#6 Heat
梨紗は夏休みの間彼とよく寝ていたようでした。
「男って単純なのよ」と彼女は言いました。「近くに居れば相手から好きになってくれるわ」
そう、と私は言いました。
それから梨紗は彼の話を続けていました。でもそれは私に対しての会話というよりは、私の先の何かへの対話のように、私には思えました。私を何かの象徴として、彼女は行き場のない気持ちを昇華しようとしていたのでしょう。友達的な何かの象徴。高校の同級生としての象徴。
梨紗は高校の時とは随分変わっていました。
彼女は際立って特徴のある生徒ではありませんでした。高校の時は、強いて言えばそれなりに頭がいいくらいの、本当に普通の生徒でしたから。もちろん、私にそんなことを言う権利などないのかもしれませんが。
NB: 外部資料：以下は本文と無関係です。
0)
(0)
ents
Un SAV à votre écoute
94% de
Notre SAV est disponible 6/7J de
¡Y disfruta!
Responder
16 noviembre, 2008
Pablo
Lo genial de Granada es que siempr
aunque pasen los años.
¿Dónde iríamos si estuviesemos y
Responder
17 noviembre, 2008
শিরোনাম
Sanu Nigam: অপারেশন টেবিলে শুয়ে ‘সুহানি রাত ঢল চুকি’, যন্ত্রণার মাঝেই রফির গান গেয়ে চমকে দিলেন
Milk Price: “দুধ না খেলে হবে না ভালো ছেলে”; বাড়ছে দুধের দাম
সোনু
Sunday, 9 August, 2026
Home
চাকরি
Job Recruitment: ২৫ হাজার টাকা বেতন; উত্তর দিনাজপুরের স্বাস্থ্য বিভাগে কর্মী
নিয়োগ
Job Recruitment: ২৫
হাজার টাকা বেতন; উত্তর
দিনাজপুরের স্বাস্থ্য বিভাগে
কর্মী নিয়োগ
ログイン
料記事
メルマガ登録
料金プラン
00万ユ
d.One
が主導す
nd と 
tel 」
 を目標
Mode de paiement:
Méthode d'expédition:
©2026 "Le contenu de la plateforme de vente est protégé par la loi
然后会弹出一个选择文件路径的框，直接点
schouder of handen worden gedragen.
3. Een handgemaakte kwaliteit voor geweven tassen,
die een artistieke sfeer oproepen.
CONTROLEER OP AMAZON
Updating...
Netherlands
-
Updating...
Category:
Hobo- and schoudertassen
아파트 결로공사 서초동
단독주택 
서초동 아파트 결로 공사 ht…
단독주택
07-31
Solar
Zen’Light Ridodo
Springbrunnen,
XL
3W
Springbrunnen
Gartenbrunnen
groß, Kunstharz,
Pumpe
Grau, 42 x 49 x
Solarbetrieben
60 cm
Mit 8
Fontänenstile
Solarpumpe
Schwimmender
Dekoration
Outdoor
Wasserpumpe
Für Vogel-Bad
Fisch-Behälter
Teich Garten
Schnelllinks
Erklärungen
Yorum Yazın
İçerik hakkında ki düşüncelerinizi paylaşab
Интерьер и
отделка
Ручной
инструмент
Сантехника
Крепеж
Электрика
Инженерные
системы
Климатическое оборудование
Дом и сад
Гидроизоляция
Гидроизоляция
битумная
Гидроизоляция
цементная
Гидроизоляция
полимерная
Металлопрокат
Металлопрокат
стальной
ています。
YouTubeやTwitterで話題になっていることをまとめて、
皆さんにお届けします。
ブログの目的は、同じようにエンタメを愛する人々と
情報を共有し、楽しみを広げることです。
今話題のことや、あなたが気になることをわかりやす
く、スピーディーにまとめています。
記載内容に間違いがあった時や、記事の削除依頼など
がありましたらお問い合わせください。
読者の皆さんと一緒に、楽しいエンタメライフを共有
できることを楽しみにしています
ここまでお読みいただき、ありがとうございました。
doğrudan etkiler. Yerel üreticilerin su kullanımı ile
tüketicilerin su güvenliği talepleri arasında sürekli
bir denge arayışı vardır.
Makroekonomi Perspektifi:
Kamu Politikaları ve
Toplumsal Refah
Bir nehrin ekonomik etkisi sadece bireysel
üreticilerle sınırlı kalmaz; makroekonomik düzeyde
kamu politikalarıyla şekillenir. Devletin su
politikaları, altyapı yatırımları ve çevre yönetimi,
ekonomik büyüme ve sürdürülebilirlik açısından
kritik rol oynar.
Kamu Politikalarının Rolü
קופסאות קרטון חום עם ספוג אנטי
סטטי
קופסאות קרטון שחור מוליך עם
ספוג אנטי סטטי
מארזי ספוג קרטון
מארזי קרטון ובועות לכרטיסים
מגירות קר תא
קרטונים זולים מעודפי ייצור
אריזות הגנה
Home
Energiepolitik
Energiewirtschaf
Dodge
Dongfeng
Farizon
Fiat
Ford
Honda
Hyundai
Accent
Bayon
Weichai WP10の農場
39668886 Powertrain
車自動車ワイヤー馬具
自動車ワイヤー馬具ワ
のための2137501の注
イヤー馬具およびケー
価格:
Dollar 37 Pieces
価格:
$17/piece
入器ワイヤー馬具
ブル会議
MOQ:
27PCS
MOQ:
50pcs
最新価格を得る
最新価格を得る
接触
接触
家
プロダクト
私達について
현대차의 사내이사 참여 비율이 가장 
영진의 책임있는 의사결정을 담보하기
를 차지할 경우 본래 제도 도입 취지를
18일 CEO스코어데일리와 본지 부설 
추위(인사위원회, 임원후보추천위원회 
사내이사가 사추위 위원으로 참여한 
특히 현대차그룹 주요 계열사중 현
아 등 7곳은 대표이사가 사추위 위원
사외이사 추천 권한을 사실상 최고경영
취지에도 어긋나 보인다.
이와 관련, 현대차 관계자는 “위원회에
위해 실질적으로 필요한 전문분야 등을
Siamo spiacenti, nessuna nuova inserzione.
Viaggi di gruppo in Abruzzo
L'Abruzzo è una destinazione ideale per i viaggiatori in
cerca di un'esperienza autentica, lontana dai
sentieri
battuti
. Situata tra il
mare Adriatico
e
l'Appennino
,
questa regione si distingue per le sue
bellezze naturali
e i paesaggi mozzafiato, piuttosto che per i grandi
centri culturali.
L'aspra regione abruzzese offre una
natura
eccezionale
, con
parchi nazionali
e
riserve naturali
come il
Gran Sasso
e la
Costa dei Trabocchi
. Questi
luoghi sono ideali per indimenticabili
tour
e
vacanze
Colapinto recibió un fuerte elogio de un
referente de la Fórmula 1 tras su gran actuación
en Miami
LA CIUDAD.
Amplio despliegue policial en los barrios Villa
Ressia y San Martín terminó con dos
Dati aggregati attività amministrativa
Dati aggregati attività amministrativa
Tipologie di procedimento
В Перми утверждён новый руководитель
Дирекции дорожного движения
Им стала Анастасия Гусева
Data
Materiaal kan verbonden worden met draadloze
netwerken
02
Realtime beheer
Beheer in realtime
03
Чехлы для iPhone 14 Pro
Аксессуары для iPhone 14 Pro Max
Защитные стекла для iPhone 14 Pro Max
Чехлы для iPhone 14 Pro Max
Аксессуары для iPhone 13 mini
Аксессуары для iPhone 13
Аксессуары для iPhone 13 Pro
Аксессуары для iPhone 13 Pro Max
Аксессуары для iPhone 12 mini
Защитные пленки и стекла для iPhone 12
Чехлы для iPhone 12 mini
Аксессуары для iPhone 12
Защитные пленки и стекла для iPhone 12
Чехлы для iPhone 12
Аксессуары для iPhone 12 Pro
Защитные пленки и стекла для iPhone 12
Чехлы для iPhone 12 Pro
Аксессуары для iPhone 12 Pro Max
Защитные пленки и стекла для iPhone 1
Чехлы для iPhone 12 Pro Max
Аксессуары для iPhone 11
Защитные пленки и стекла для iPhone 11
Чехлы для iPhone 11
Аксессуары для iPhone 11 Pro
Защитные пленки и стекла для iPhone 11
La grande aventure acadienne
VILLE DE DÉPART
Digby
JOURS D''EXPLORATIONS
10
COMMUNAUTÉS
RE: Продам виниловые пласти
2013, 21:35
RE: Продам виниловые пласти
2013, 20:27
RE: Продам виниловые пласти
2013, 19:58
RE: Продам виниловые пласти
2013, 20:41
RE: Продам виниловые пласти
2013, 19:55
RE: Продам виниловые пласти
でも何となく今の彼女は何となく垢抜け、軽くなっていました。決して悪くない変化、と私は思います。でも、確かに何かが変わったことは事実なのです。
そして、夏休みが終わると、アカネは私に自分の居場所を教えてくれなくなりました。水曜日の昼の連絡がなくなってしまったのです。
私は彼女にメールをして、でも彼女からの返信は永遠に来ませんでした。
十月になっても、季節はまだ夏のままでした。秋は肩身の狭い思いをしていたのです。
私はそれから、二回目に椎名と二人きりになりました。
今回は彼の誘いがきっかけでした。彼は、私が少し高いパンケーキのお店に行きたいと言っていたのを覚えていたみたいで。行かないかと誘ってくれたのです。私たちは渋谷を二人で巡り、目的のパンケーキを食べて、時間を過ごしました。
彼は私を完璧にリードしてくれました。私たちはツタヤで音楽を聴き、ロフトで綺麗な文房具を見て、私の趣味でパンケーキを食べ、それから彼の奢りでコーヒーを飲んだのです。それはまるでデートみたいな時間でした。
それから、私たちは随分と暗く、涼しくなった渋谷で手を繋ぎました。
彼がふっと私の右手を取ったのです。それは、指の絡んでいない、普通で、そして温かい繋ぎ方でした。私はその一挙一動に、ああ、と思いました。彼は私のことが好きなのだ、と。それは私にそう確信させるのに十分すぎる所作でした。
私は彼にちょっとした微笑みを浮かべて、それから繋ぐ手に力を入れました。
渋谷駅に着くと、彼は井の頭線の駅まで送るよ、と言ってくれました。
改札口で、私は彼に、「ありがとう」と言いました。「パンケーキが食べたいって言ったの、覚えてくれていて。嬉しかったよ」と。
彼はそれから私に微笑んで、手を振ってくれました。
「どうしたの?、自分の手なんて見つめてさ」
隣の椅子に腰かけるなり、梨紗はそう言いました。
「いや、すごいなと思ってさ」と私は返しました。「こんなもので私たちは何でも作ってきたのね、と思って」
梨紗はそれからため息をついて、「藍って時々変なこと言うよね」と言い放ちました。
「ひどい」
「いや、客観的に見て変よ、絶対」
そうかもしれない、と私は思いました。
それに実際には私はそんなこと考えていませんでした。思い出していたのです。熱を。手を繋いだ時に感じる熱を。人と触れ合った時に感じる熱を。